By Matt Wade, Craig Butt and Angus Delaney
Utes rule Sydney’s west, Japanese runabouts dominate the middle ring and inner-city types favour European brands.
Herald analysis of the city’s most popular cars reveals a distinctive pattern: the Toyota Hilux ute is the most prevalent vehicle in outer Sydney, while the Volkswagen Golf is top in harbourside neighbourhoods. The city’s most common car, the Toyota Corolla, reigns across a swath of suburbia in between.
What about your area? Type your postcode into the box below to discover the 10 most popular car models in your postcode.
Those three models were most popular in 94 per cent of Greater Sydney’s postcodes – the Mazda 3 topped a dozen postcodes and the Ford Ranger in four.
Luxury cars were prominent among the top 10 models in postcodes across Sydney’s east. The Porsche Macan was the fifth most common car in Darling Point, sixth in Bellevue Hill and Double Bay, seventh in Dover Heights and eighth in Woollahra. To put that in perspective, the Macan was the 128th most common vehicle in NSW, with 7648 registrations statewide.
In Darling Point, Range Rovers, the Porsche 911, the BMW X1 and the Mercedes-Benz C200 were all in the top 10.
One postcode had a Tesla among the top 10 – the Tesla Model Y was the eighth most prevalent car registered in Sydney’s CBD.
The once-popular Holden Commodore, which stopped production in 2017, was still the top car in the Blue Haven-Budgewoi neighbourhood on the Central Coast (postcode 2262). The Commodore was also No. 1 in the Wollongong suburb of Berkeley and in Windale, near Newcastle.
The analysis is based on federal Department of Transport data that tracks the registration of 171 vehicle brands and more than 2000 vehicle models across NSW postcodes.
The Corolla is by far Sydney’s most popular car – it was the top model in almost two-thirds of postcodes. It was also the most prevalent vehicle in NSW, with 269,165 registrations.
The Hilux is the state’s second most common vehicle (251,919) and most popular in 50 Sydney postcodes including Glenmore Park, near Penrith. Census data shows more plumbers and carpenters live in Glenmore Park than other neighbourhoods.
The Volkswagen Golf was the most popular vehicle in 26 postcodes, including Mosman, Bondi, Balgowlah, Darlinghurst and Manly.
A spokesperson from the Department of Transport said vehicle registration figures inform decision-making for public and private sectors.

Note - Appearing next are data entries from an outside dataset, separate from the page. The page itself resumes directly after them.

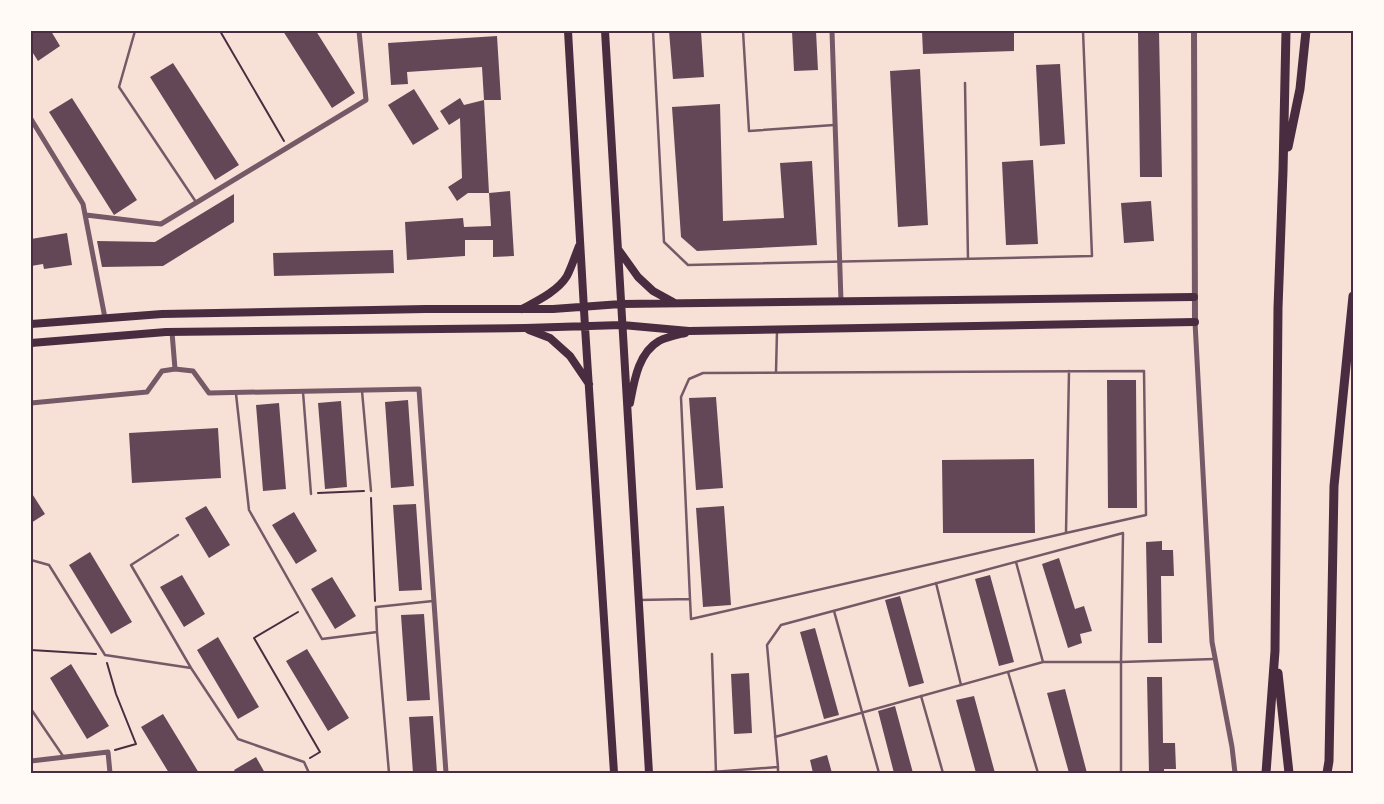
<svg xmlns="http://www.w3.org/2000/svg" width="1384" height="804" viewBox="0 0 1384 804" font-family="'DejaVu Sans',sans-serif">
  <style>
    .building { fill: #644757 }
    .lines { fill: none; stroke-linecap: round; stroke-linejoin: round }
    .path { stroke: #4a2c40; stroke-width: 2 }
    .service { stroke: #755966; stroke-width: 2.5 }
    .minor { stroke: #755966; stroke-width: 5 }
    .tertiary { stroke: #755966; stroke-width: 6 }
    .primary { stroke: #4a2c40; stroke-width: 8 }
    .motorway { stroke: #4a2c40; stroke-width: 9 }
    .neatline { fill: none; stroke: #4a2c40; stroke-width: 2 }
  </style>
  <rect width="100%" height="100%" fill="#f7e1d7"/>
  <!-- building -->
  <path class="building" d="M31,31H51L60,46L38,61L31,50Z
    M283,31H316L355,93L332,108Z
    M669,31H701L704,77L673,79Z
    M792,31H816L818,70L794,71Z
    M922,31H1014V51L923,54Z
    M1138,31H1159L1162,177H1140Z
    M497,36L501,100H484L489,193L510,191L514,256L493,257V240H465V256L407,260L405,222L463,218L464,227L491,226L489,193H468L457,201L448,187L462,178L460,118L449,125L440,111L460,98L464,105L484,100L482,67L407,72L408,84L391,85L388,43Z
    M173,63L239,165L215,180L150,77Z
    M1060,64L1065,144L1040,146L1036,65Z
    M920,69L928,225L898,227L890,71Z
    M414,89L439,129L413,145L388,105Z
    M72,98L137,200L114,215L49,112Z
    M720,104L723,221L784,218L780,163L812,161L817,245L697,251L681,237L672,107Z
    M1033,160L1038,244L1006,245L1002,162Z
    M234,194V222L163,266L102,267L97,241L155,242Z
    M1151,201L1154,241L1124,243L1121,203Z
    M67,233L72,265L44,269L43,264L31,266V239Z
    M393,250L394,273L274,276L273,253Z
    M1107,380H1136L1137,508H1108Z
    M716,397L723,488L696,490L689,398Z
    M408,400L414,486L391,488L385,402Z
    M341,401L347,487L325,489L318,403Z
    M279,403L286,489L263,491L256,405Z
    M218,428L221,478L132,483L129,433Z
    M1034,459L1035,533H943L942,460Z
    M31,492L45,514L31,523Z
    M416,504L422,590L399,591L393,505Z
    M206,506L230,545L209,558L185,518Z
    M724,506L731,605L703,607L696,508Z
    M294,512L317,551L296,564L272,525Z
    M1162,541V550H1173L1174,576H1161L1162,643H1148L1146,542Z
    M90,552L132,622L111,634L69,565Z
    M1059,558L1075,609L1084,606L1092,631L1080,634L1082,643L1068,648L1042,564Z
    M182,575L205,614L184,627L160,587Z
    M990,575L1014,662L999,666L975,579Z
    M332,577L356,616L335,629L311,589Z
    M900,596L924,683L909,687L885,600Z
    M424,614L430,700L407,701L401,615Z
    M815,628L839,715L824,719L800,632Z
    M218,637L259,707L238,719L197,650Z
    M307,649L349,718L328,731L286,661Z
    M71,664L109,726L87,739L50,678Z
    M749,673L752,733L734,734L731,674Z
    M1147,677H1162L1163,743H1175L1176,769H1164V773H1149Z
    M1065,689L1087,773H1069L1047,693Z
    M974,696L995,773H976L956,700Z
    M895,706L913,773H894L878,711Z
    M163,714L199,773H169L141,727Z
    M433,716L437,773H413L409,717Z
    M827,755L832,773H813L810,760Z
    M256,757L265,773H236L234,770Z"/>
  <g class="lines">
    <!-- path -->
    <path class="path" d="M220,31L284,141
      M318,493L364,491
      M371,498L375,601
      M298,612L254,638L320,752L310,758
      M31,650L96,654
      M107,663L116,694L136,744L115,750"/>
    <!-- service -->
    <path class="service" d="M135,31L119,87L196,202
      M653,31L664,242L688,265L1092,256L1083,31
      M743,31L749,131L834,125
      M965,83L968,259
      M776,372L777,331
      M362,391L371,491
      M303,392L311,494
      M236,394L249,510L322,639L377,632L389,773
      M178,535L131,565L191,668
      M31,560L49,565L105,655L191,668L238,739L304,762L309,773
      M1016,562L1043,662
      M936,583L961,685
      M690,599L691,619L1066,533
      M640,600L690,599L681,397L689,379L703,373L1144,371L1146,515L1066,533L1069,371
      M834,611L879,773
      M377,632L376,607L433,601
      M712,654L716,773
      M1008,672L1038,773
      M921,696L943,773
      M31,709L63,756
      M775,737L1043,662H1121V773
      M778,767L767,645L781,625L1123,533L1121,662L1214,659
      M700,773L778,767V773"/>
    <!-- minor -->
    <path class="minor" d="M832,31L841,301
      M31,119L83,204L105,318
      M86,215L161,224L366,100L359,31
      M1195,322L1212,642L1232,747L1235,773
      M172,332L175,369L193,371L209,393L419,389L446,773
      M31,403L147,392L162,371L175,369
      M31,761L108,752L110,773"/>
    <!-- tertiary -->
    <path class="tertiary" d="M1194,31L1195,322"/>
    <!-- primary -->
    <path class="primary" d="M568,31L585,327L614,773
      M605,31L649,773
      M618,249L638,277L653,291L673,302
      M522,309C537,301 558,291 567,276C572,266 575,256 579,246
      M31,324L162,314L426,309H553L621,304L1194,297
      M529,330L550,338L570,356L589,384
      M31,343L166,332L525,328L622,325L689,331L1195,322
      M630,403C634,382 638,353 659,341C667,337 677,335 685,333"/>
    <!-- motorway -->
    <path class="motorway" d="M1288,147L1300,89L1306,31
      M1278,673L1289,773
      M1266,773L1275,651L1278,308L1283,171L1286,31
      M1327,773L1329,761L1334,486L1353,296"/>
  </g>
  <!-- border -->
  <rect width="1384" height="804" fill="none" stroke="#fffaf5" stroke-width="65"/>
  <rect x="32" y="32" width="1320" height="740" class="neatline"/>
</svg>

“This data is made publicly available to support governments, industry and other stakeholders to better understand Australia’s current vehicle fleet and how it is changing over time,” the spokesperson said.
NSW had more than a dozen London Taxis, at least six De Loreans (the car that transported Doc Brown and Marty McFly to the year 1955 in Back to the Future), and at least three Goggomobils, a German micro-car best known in Australia for its appearance in a 1990s Yellow Pages TV advertisement.